((

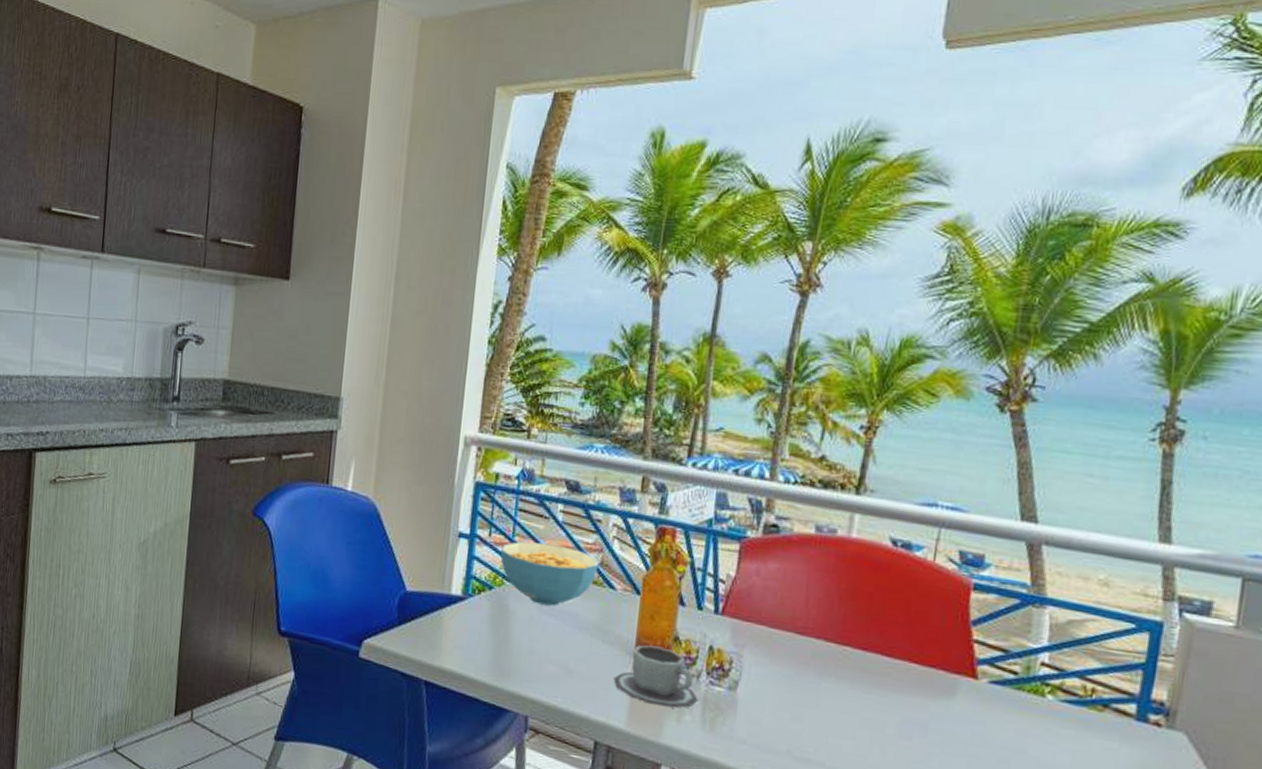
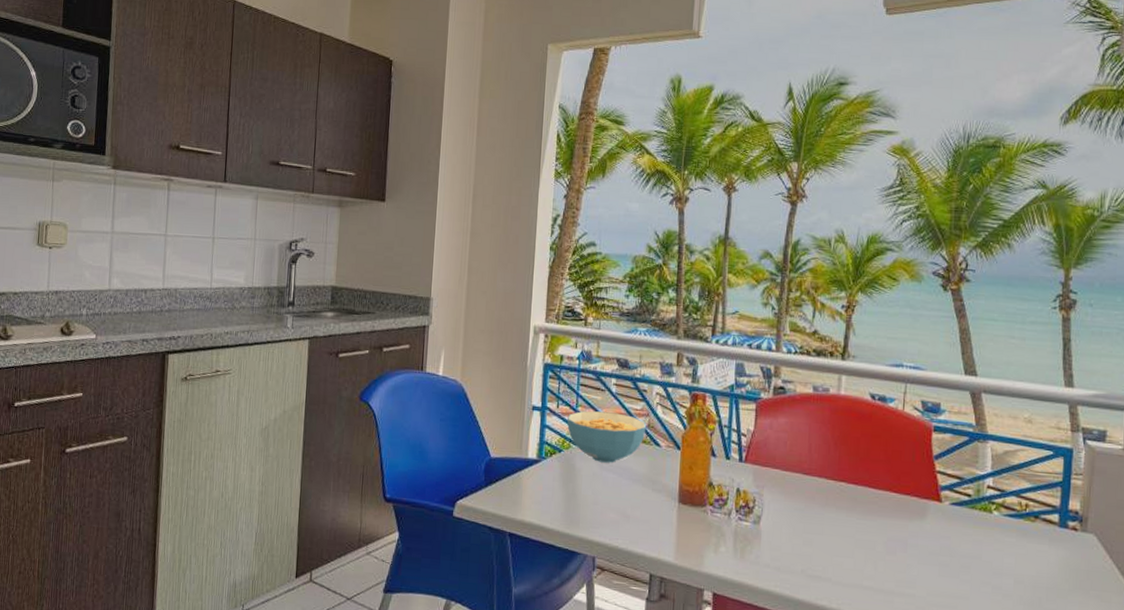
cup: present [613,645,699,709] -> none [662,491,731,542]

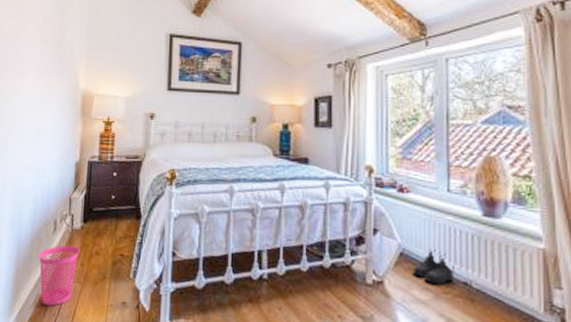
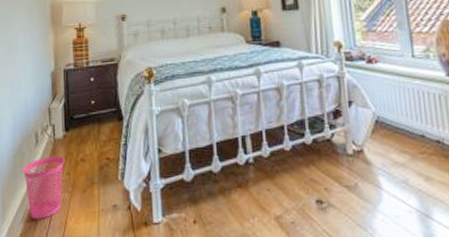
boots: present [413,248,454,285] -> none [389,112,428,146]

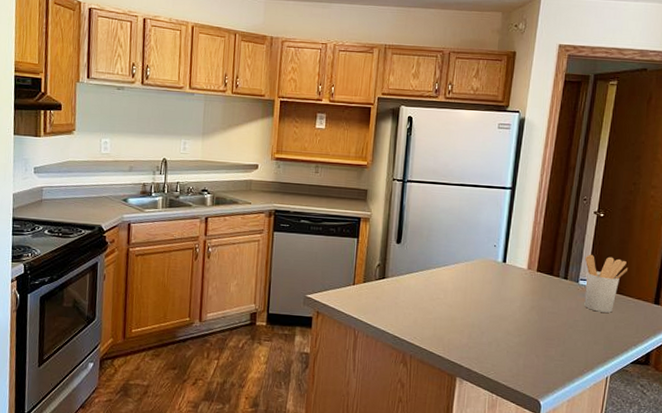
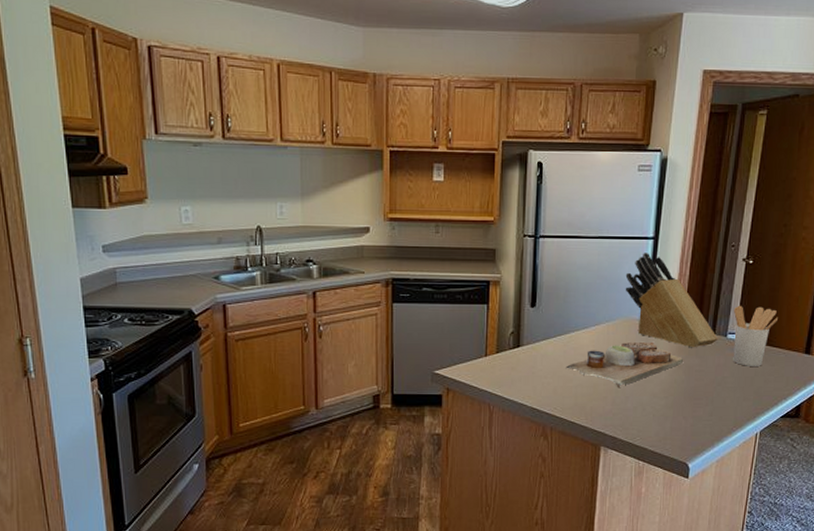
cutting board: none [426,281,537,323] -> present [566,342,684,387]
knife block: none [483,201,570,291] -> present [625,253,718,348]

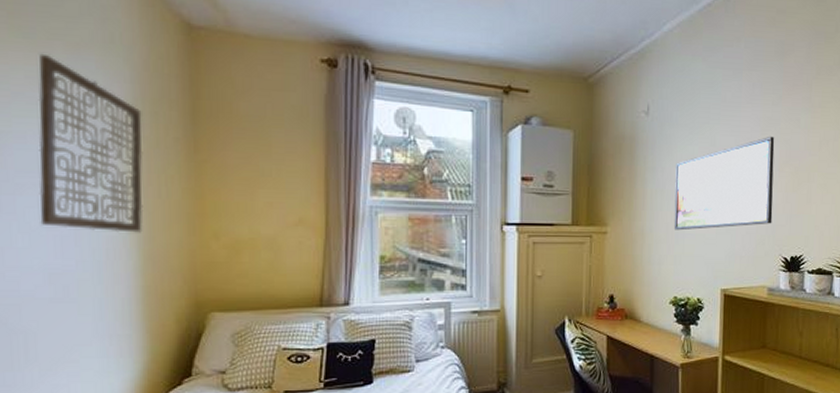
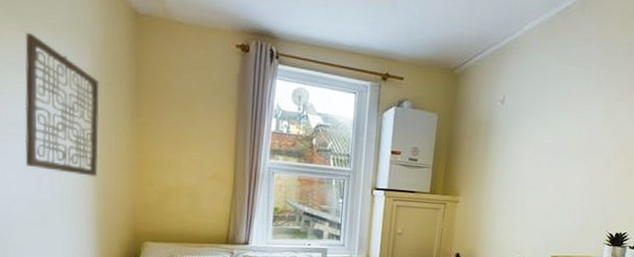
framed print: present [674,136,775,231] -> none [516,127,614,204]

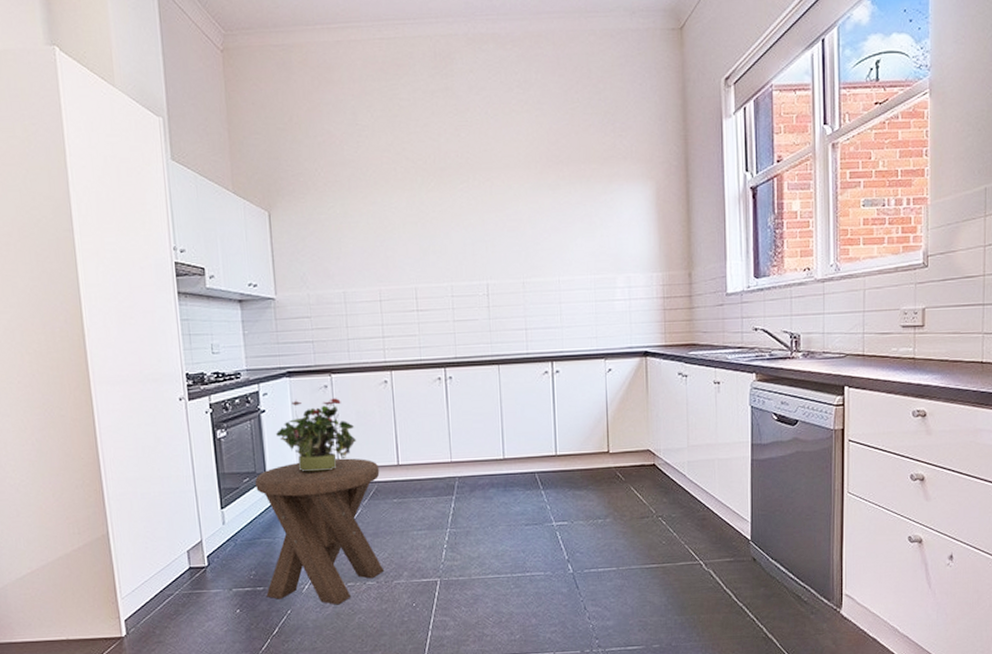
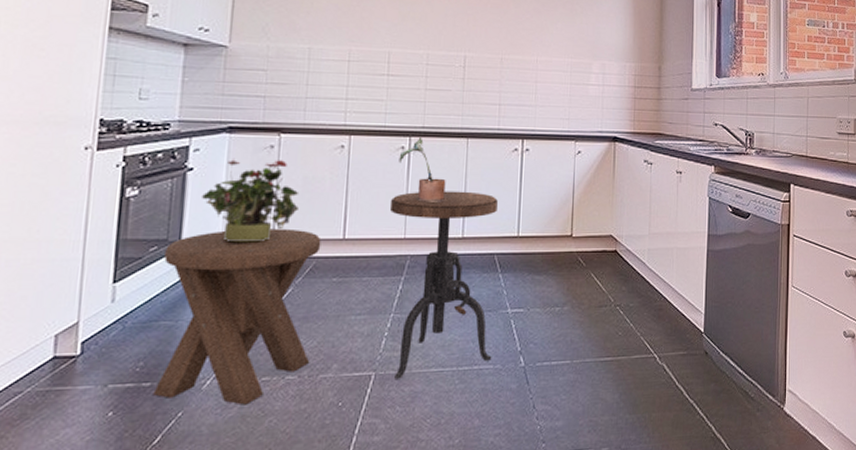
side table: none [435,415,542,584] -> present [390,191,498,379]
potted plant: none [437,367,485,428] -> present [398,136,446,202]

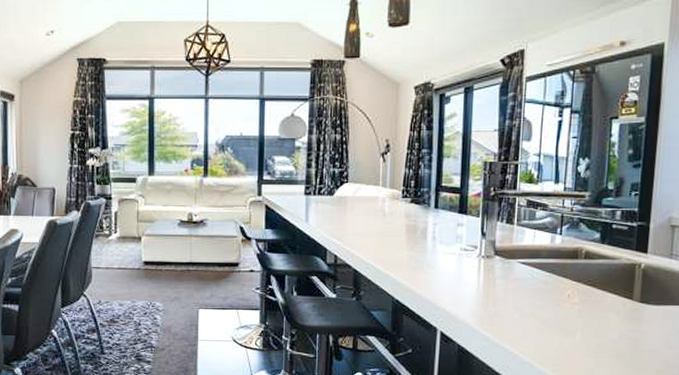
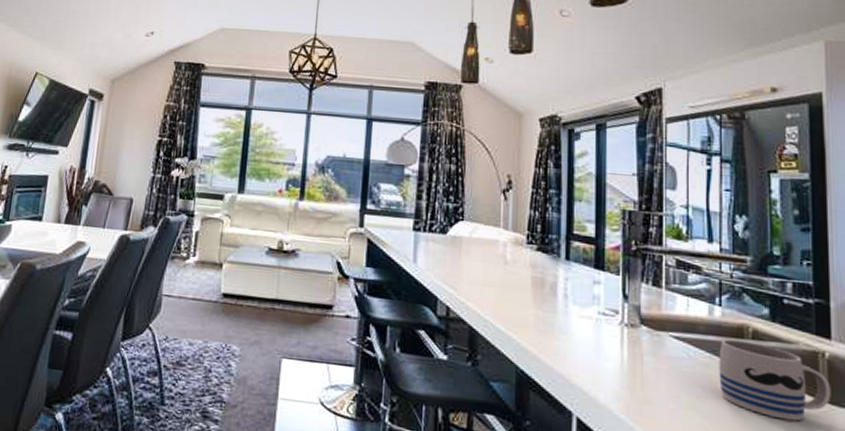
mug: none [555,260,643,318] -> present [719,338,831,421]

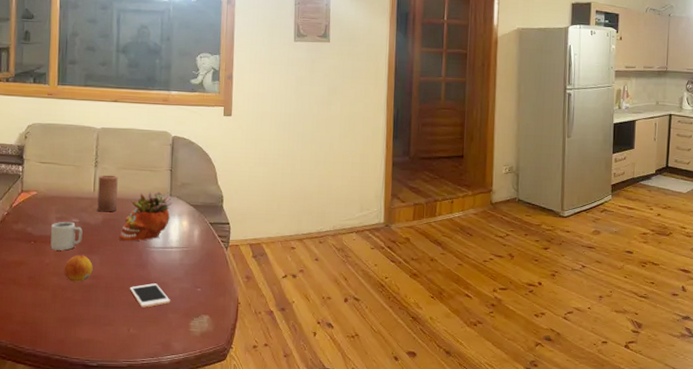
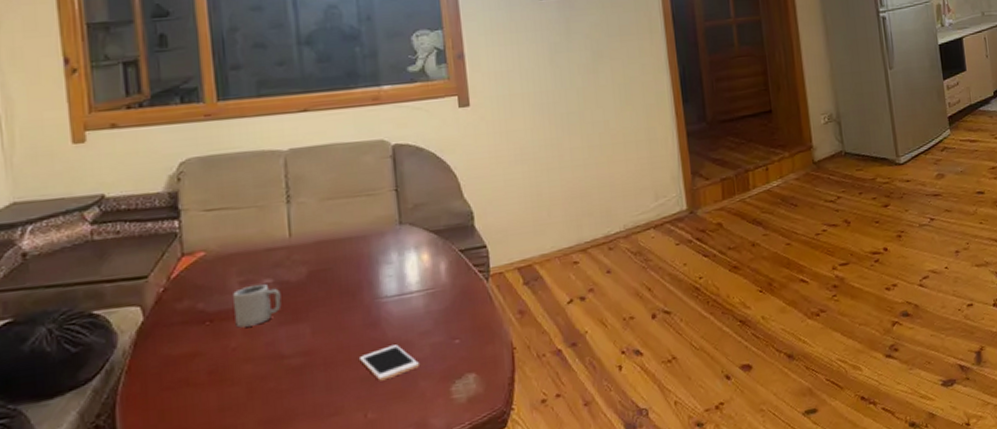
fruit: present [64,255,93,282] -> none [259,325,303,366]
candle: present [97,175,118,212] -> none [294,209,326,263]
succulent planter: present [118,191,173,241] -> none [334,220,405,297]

))

Repeat the preceding records precisely, and leave every picture out of the copy.

cup: present [613,645,699,709] -> none [662,491,731,542]

boots: present [413,248,454,285] -> none [389,112,428,146]

cutting board: none [426,281,537,323] -> present [566,342,684,387]
knife block: none [483,201,570,291] -> present [625,253,718,348]

framed print: present [674,136,775,231] -> none [516,127,614,204]

side table: none [435,415,542,584] -> present [390,191,498,379]
potted plant: none [437,367,485,428] -> present [398,136,446,202]

mug: none [555,260,643,318] -> present [719,338,831,421]

fruit: present [64,255,93,282] -> none [259,325,303,366]
candle: present [97,175,118,212] -> none [294,209,326,263]
succulent planter: present [118,191,173,241] -> none [334,220,405,297]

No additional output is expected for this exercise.